Изменить размер шрифта - +

Так пленные стояли в одних портянках в мокрой холодной грязи, пока полицейские собирали трофеи. Еще до наступления темноты Дробот увидел, как их одежду свалили в кучу на разложенный широкий брезент прямо у караулки, и Лысянский лично менял ее на продукты и самогон, который несли из ближайшего села люди. Крепкая одежда в тылу ценилась, ее перешивали или везли на базар, где меняли на сахар, спички, керосин, спирт.

Это рассказал Вася Боровой, в недавнем прошлом – сотрудник одной из местных комендатур, брошенный в лагерь как пособник партизан. Связи с ними тот не отрицал, даже радовался, что не расстреляли на месте, как часто бывало за подобные преступления. У Васи не было двух пальцев на правой руке, до войны он работал на пилораме. Когда пришли немцы, завербовали сразу же, но в Германию на работы не погнали, тоже благодаря инвалидности. Со слов самого Борового, он просто хотел выжить, стараясь не особо рвать пуп на немцев. Но вскоре на него вышло подполье. В записке от партизан говорилось: не станешь помогать – расстреляем как пособника. Так, оказавшись меж двух огней, Боровой все-таки выбрал сотрудничество со своими.

За что, по его словам, и поплатился.

– Знаешь, чего я тут? – сказал он Дроботу и тут же ответил на свой вопрос: – Меня по доносу взяли. Немцы, чтоб ты понимал, доносам не всегда верят. Сначала верили, конечно. После поняли: у нас тут сосед на соседа напишет кляузу только за то, что когда-то сосед с его девкой обжимался. Я на этом выехал.

– Выехал?

– Ага. Так бы шлепнули на месте. А так поволокли в Ахтырку. Там комендант… ну… начальник полиции – наш, Петро Шлыков, до войны в милиции работал. Понимает тутошнюю публику, как дела в своей хате.

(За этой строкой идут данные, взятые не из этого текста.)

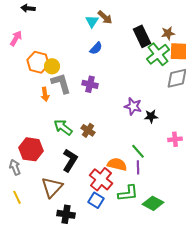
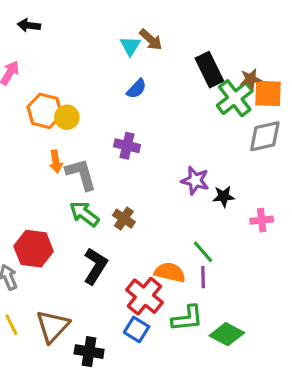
brown star: (168, 33) -> (251, 79), moved
gray L-shape: (61, 83) -> (81, 174), moved
pink cross: (175, 139) -> (262, 220), moved
brown triangle: (52, 187) -> (53, 326), moved

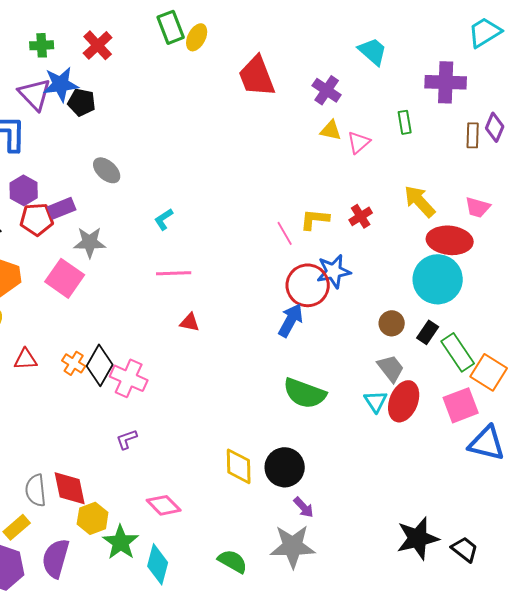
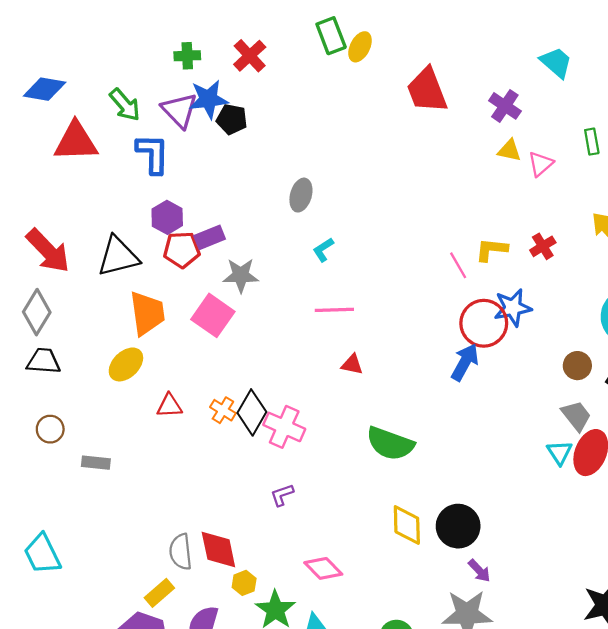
gray ellipse: (107, 170) -> (301, 195), moved, turned 64
green semicircle: (305, 393) -> (390, 444), moved
yellow hexagon: (93, 518) -> (244, 583), size x0.7

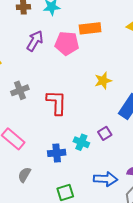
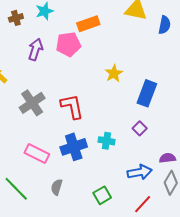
gray cross: (20, 90) -> (32, 103), size x1.4
purple square: (105, 133) -> (140, 128), moved
blue cross: (57, 153) -> (74, 147), moved, size x1.4

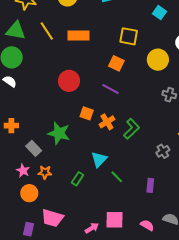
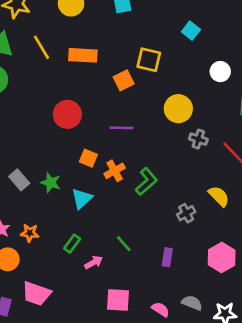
yellow circle: (158, 60) -> (178, 109), moved
orange square: (116, 63) -> (124, 80), moved, turned 35
purple line: (110, 89) -> (121, 128), turned -30
green star: (59, 133) -> (51, 183), size x0.7
gray rectangle: (34, 148) -> (19, 180), moved
cyan triangle: (99, 159) -> (82, 198), moved
pink arrow: (92, 228) -> (94, 262), moved

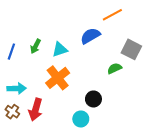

Если б кто посторонний донес, хана мое дело. Свой же, сосед. Говорю: господин начальник, у него сына повесили, хлопец моего возраста, он и злится. Ладно, говорит, до выяснения посиди в лагере. Тут, значит.

– И скоро выяснят?

– А хрен его знает, – признался Боровой. – Бывает, выпускают. По-другому никак, только заложить кого из своих. Или вон в охрану записаться.

Ни один из вариантов, как рассудил Дробот, для Васьки не подходил. Пока же его новый лагерный знакомый трудился в похоронной команде.

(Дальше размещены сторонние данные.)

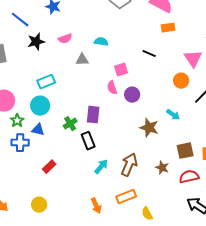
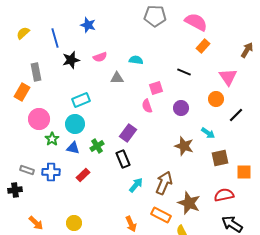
blue line: (20, 20) -> (55, 38), turned 36
orange rectangle: (168, 28) -> (203, 46), turned -40
purple circle: (132, 95) -> (181, 108), moved
purple rectangle: (93, 115) -> (128, 133), turned 30
green cross: (70, 124) -> (97, 146), moved
blue cross: (20, 143) -> (51, 172), moved
brown square: (185, 151) -> (220, 158), moved
red rectangle: (49, 167) -> (83, 175), moved
brown star: (162, 168) -> (189, 203), moved, size x1.6
orange rectangle: (126, 197) -> (161, 215), turned 48

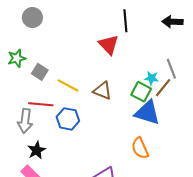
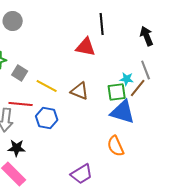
black arrow: (172, 22) -> (147, 36), moved, turned 66
red triangle: (109, 45) -> (86, 47), turned -35
green square: (141, 92) -> (117, 92), turned -36
black star: (37, 150) -> (17, 148), turned 30

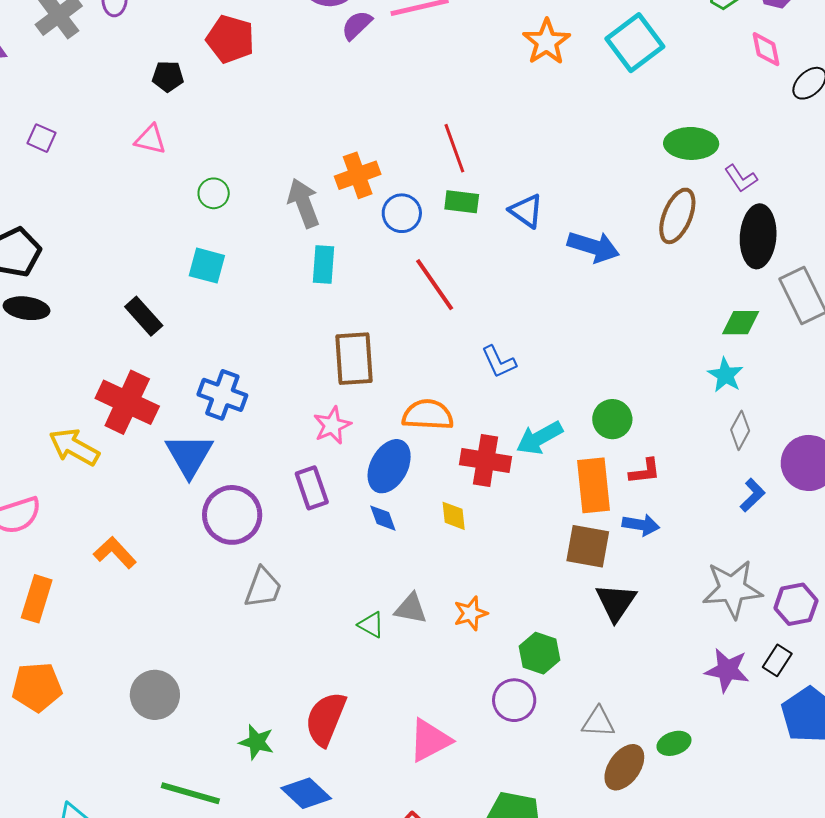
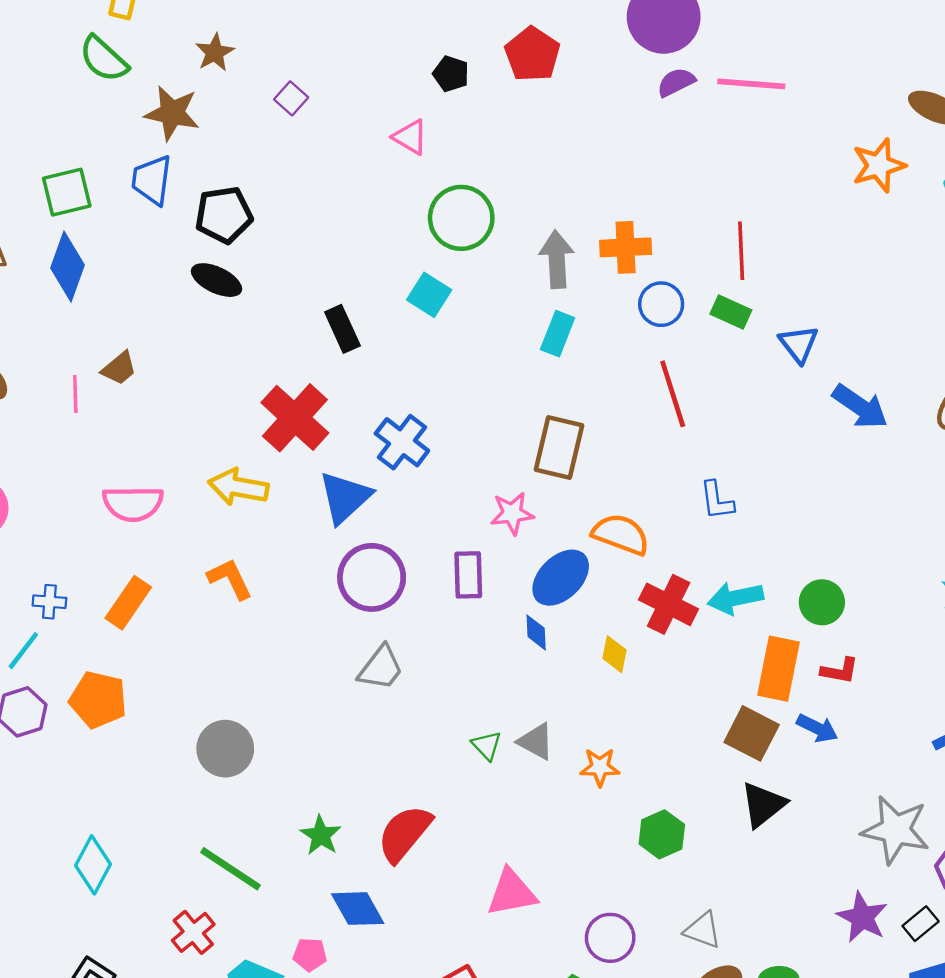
green circle: (214, 193) -> (461, 218), size x1.8
yellow arrow: (74, 447) -> (238, 487), moved, turned -36
purple circle: (514, 700) -> (610, 938), moved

Одежду, точнее – тряпье, снятое с мертвых, должны были выбрать себе лагерные новички из общей кучи, сваленной прямо за хлевом.

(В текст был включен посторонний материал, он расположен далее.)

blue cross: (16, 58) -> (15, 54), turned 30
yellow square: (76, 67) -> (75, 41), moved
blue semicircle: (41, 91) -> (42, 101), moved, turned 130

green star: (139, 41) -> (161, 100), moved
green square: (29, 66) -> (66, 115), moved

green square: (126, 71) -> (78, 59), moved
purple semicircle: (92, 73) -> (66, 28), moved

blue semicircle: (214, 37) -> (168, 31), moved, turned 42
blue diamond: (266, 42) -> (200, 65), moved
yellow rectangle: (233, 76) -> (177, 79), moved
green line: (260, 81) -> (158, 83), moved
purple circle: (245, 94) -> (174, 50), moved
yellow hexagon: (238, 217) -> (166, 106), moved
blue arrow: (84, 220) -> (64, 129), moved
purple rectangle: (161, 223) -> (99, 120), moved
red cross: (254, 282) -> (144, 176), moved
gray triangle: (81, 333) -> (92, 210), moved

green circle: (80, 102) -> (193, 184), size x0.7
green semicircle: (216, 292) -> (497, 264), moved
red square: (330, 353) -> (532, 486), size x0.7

Дерябин обулся в рваные ботинки. Дроботу достались штаны, из которых частично вылезла вата, и ноги в них выглядели шишковатыми; покрытая засохшей кровью, но целая телогрейка, обрезанные под чуни резиновые сапоги. Стриженую голову прикрыл неизвестно откуда взявшимся в груде обносков старым танкистским шлемом. Уютнее от этого не стало, но когда Роман натянул шлем, поймал себя на странной и совершенно неуместной мысли: теперь уши не продует и шея закрыта.

Защите именно этих частей тела членов своей семьи мама всегда уделяла особое, даже болезненное внимание. Отца с ранней осени до поздней весны не выпускала из дому, пока тот не укутается собственноручно ею связанным шарфом. Такие же «профилактические» шарфы получили и дети. Ромка, становясь старше, все чаще с какой-то бунтарской одержимостью сдирал его, прячась в глубине двора, а когда возвращался домой, там же снова наматывал. А как-то раз забыл, оставил шарф в портфеле, и мама в тот вечер сильно расстроилась, сподвигнув отца на очередную воспитательную лекцию.

Оказавшись на грубо сколоченных нарах, в продуваемом всеми ветрами хлеву, за колючей проволокой, не понимая, доживет ли он здесь до завтра, Дробот, тем не менее, невольно улыбнулся своему вынесенному из детства воспоминанию. И желанию не простудиться, чтобы не огорчить маму.

Старший лейтенант Николай Дерябин устроился рядом. Не потому, что решил держаться вместе с рядовым Дроботом, хотя они служили в одном батальоне. Просто когда двенадцать пленных вошли в хлев, превращенный в угрюмый лагерный барак, особо выбирать было не из чего.